Exercise instructions: Rewrite the items from the beginning up to and including the line with "Does the chart display", changing "nearest percent" to "closest whole percent" and leaving everything else as it is.

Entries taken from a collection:
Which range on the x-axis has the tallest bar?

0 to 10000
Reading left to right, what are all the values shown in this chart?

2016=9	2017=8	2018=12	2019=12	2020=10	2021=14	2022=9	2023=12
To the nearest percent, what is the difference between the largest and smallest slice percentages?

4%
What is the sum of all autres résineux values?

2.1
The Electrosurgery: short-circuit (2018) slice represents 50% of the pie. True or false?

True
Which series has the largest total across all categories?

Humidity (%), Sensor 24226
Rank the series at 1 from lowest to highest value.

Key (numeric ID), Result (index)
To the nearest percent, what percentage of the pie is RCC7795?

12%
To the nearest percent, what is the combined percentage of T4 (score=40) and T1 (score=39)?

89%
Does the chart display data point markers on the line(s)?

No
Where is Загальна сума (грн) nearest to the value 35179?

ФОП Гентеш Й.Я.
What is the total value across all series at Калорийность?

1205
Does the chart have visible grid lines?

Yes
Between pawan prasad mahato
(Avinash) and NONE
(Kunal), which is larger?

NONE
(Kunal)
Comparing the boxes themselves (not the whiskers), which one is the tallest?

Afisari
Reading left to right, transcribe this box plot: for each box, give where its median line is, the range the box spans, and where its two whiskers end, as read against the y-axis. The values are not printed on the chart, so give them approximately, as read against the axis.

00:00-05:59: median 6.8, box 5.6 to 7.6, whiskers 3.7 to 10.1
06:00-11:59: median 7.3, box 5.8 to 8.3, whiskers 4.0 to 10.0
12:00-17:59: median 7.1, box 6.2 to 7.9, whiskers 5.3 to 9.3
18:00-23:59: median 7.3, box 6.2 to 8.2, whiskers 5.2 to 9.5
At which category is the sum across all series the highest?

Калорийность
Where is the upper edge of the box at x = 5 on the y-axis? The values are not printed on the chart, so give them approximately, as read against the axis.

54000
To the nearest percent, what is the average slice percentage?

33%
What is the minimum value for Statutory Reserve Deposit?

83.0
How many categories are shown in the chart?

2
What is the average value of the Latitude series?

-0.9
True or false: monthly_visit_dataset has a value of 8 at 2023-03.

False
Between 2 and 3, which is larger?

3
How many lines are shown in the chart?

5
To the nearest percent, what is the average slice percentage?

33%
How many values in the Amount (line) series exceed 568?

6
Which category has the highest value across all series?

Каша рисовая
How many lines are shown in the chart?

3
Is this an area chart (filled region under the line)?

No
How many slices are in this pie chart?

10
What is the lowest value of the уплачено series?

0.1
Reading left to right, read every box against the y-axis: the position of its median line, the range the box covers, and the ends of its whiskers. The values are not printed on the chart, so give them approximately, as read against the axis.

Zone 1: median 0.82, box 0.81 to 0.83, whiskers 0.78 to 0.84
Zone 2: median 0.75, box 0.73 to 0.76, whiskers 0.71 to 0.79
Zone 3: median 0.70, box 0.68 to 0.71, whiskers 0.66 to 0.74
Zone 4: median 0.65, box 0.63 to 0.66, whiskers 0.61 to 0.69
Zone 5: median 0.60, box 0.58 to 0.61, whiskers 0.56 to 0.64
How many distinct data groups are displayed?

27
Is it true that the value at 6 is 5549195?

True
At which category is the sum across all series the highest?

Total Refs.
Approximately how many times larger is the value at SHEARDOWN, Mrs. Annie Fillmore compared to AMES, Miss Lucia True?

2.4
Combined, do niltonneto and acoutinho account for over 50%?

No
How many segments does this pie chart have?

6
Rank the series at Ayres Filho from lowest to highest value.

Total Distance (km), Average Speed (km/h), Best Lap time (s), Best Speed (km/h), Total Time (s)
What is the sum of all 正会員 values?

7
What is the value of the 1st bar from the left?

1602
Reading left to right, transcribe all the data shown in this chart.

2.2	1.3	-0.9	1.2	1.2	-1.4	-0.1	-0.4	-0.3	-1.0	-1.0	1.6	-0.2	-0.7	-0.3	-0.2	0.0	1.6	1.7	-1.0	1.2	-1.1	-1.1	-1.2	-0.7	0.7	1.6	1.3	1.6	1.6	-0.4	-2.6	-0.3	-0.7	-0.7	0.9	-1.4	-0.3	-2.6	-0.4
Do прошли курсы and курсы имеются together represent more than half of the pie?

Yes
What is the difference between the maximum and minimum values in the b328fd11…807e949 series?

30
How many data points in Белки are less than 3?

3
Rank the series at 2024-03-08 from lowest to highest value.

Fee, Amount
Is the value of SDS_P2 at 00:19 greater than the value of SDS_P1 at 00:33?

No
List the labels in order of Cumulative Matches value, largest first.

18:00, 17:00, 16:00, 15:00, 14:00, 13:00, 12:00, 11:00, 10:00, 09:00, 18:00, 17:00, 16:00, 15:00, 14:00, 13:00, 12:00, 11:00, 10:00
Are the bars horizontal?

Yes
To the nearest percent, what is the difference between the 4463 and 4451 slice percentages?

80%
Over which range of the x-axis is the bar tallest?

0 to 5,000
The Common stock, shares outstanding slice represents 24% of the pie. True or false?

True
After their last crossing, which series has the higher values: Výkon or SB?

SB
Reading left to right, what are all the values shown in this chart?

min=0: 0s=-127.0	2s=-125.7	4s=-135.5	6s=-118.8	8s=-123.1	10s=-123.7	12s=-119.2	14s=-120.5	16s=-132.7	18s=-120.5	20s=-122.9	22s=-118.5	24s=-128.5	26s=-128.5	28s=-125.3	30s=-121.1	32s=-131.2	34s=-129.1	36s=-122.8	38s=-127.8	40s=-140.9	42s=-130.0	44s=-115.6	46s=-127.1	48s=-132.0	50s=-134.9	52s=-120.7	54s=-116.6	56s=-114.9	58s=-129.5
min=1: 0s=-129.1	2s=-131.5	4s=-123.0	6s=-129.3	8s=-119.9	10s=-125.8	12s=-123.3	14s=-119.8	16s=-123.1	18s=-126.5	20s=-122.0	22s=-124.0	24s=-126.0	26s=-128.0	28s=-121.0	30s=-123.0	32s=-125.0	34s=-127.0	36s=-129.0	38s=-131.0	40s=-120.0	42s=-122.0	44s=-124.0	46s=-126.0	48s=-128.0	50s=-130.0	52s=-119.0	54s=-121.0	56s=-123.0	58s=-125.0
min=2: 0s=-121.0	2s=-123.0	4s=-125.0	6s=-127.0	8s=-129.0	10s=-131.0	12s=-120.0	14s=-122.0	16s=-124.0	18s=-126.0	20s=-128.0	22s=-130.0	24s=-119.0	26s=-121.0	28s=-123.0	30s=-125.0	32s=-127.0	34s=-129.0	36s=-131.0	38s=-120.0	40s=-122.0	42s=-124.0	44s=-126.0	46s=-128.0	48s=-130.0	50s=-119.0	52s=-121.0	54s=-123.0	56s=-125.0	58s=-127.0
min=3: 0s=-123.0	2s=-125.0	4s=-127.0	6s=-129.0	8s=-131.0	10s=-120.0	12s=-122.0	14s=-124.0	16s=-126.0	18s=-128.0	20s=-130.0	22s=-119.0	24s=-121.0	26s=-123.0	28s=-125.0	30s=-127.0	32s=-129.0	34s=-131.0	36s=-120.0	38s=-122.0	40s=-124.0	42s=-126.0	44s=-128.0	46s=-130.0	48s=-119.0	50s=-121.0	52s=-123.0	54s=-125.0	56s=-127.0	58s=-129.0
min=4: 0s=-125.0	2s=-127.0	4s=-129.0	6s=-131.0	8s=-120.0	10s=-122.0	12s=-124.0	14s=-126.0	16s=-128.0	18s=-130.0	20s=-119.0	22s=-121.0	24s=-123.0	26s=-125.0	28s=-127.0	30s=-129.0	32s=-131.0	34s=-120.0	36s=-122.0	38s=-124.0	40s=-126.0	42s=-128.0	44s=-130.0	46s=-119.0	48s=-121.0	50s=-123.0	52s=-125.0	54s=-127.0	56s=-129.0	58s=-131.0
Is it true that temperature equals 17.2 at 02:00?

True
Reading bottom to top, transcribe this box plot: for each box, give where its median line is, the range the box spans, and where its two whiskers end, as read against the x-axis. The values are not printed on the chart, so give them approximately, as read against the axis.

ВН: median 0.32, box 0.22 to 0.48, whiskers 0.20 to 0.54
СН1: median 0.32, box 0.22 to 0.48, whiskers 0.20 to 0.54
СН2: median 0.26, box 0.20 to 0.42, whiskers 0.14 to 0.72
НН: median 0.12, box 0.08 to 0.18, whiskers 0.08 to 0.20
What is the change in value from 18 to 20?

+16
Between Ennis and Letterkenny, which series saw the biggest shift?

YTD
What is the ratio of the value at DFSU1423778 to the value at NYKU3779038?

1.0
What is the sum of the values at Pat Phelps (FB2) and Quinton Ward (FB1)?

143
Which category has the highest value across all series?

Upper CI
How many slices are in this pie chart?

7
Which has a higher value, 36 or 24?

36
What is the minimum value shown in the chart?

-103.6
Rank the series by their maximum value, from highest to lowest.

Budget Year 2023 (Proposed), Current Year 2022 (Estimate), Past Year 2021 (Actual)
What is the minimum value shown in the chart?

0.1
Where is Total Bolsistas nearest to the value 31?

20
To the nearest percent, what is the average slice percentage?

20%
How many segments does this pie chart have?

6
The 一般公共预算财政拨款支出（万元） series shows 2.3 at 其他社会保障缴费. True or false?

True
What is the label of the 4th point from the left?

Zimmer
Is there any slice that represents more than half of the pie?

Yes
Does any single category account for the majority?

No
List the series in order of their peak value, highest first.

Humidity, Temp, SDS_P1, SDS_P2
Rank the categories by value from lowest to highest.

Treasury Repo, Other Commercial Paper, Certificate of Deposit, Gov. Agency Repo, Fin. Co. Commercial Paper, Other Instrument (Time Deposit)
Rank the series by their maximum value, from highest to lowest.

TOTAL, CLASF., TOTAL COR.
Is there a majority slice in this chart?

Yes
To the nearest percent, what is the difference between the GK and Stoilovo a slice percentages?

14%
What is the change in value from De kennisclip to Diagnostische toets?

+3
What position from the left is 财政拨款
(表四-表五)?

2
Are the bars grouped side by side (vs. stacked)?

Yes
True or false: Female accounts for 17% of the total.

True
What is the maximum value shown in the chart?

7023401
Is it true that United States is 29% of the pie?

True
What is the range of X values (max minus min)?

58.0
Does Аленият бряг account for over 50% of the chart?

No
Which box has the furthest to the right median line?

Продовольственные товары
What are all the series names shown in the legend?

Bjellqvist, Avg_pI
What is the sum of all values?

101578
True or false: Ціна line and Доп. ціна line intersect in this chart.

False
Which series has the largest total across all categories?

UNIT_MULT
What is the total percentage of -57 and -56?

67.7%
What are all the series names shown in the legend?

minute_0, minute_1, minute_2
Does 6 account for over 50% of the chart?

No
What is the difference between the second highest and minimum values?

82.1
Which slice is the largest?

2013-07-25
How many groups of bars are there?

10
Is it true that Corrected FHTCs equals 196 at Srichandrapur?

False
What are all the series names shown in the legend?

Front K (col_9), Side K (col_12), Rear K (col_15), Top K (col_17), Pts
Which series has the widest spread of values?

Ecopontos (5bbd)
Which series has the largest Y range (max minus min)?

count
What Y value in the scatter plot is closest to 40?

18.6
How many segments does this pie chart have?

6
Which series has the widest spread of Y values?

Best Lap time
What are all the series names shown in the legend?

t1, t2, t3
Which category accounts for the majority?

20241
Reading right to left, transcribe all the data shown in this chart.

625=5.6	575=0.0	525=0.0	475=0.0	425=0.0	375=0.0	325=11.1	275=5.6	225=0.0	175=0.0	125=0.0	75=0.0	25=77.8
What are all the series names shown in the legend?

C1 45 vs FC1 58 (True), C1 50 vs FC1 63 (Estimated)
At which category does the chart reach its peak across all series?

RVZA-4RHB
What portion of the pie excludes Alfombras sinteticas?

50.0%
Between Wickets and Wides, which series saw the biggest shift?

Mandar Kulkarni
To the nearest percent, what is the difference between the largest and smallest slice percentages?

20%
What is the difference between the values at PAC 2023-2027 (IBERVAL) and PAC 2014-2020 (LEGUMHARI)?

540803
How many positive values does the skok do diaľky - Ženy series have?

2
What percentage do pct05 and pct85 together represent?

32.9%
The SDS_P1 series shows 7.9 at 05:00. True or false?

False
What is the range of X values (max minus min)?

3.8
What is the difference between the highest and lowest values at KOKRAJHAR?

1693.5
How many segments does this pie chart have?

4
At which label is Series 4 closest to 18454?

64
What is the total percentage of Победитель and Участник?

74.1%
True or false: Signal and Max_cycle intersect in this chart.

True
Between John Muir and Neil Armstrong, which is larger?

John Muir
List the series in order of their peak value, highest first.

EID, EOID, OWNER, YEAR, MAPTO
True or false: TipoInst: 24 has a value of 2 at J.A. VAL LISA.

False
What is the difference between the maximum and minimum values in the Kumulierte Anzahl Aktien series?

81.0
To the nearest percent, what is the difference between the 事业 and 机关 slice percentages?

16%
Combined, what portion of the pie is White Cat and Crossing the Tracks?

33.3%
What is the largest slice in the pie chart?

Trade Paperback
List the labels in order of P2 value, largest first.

Reply:
Which range on the x-axis has the tallest bar?

0 to 10000
Reading left to right, what are all the values shown in this chart?

2016=9	2017=8	2018=12	2019=12	2020=10	2021=14	2022=9	2023=12
To the closest whole percent, what is the difference between the largest and smallest slice percentages?

4%
What is the sum of all autres résineux values?

2.1
The Electrosurgery: short-circuit (2018) slice represents 50% of the pie. True or false?

True
Which series has the largest total across all categories?

Humidity (%), Sensor 24226
Rank the series at 1 from lowest to highest value.

Key (numeric ID), Result (index)
To the closest whole percent, what percentage of the pie is RCC7795?

12%
To the closest whole percent, what is the combined percentage of T4 (score=40) and T1 (score=39)?

89%
Does the chart display data point markers on the line(s)?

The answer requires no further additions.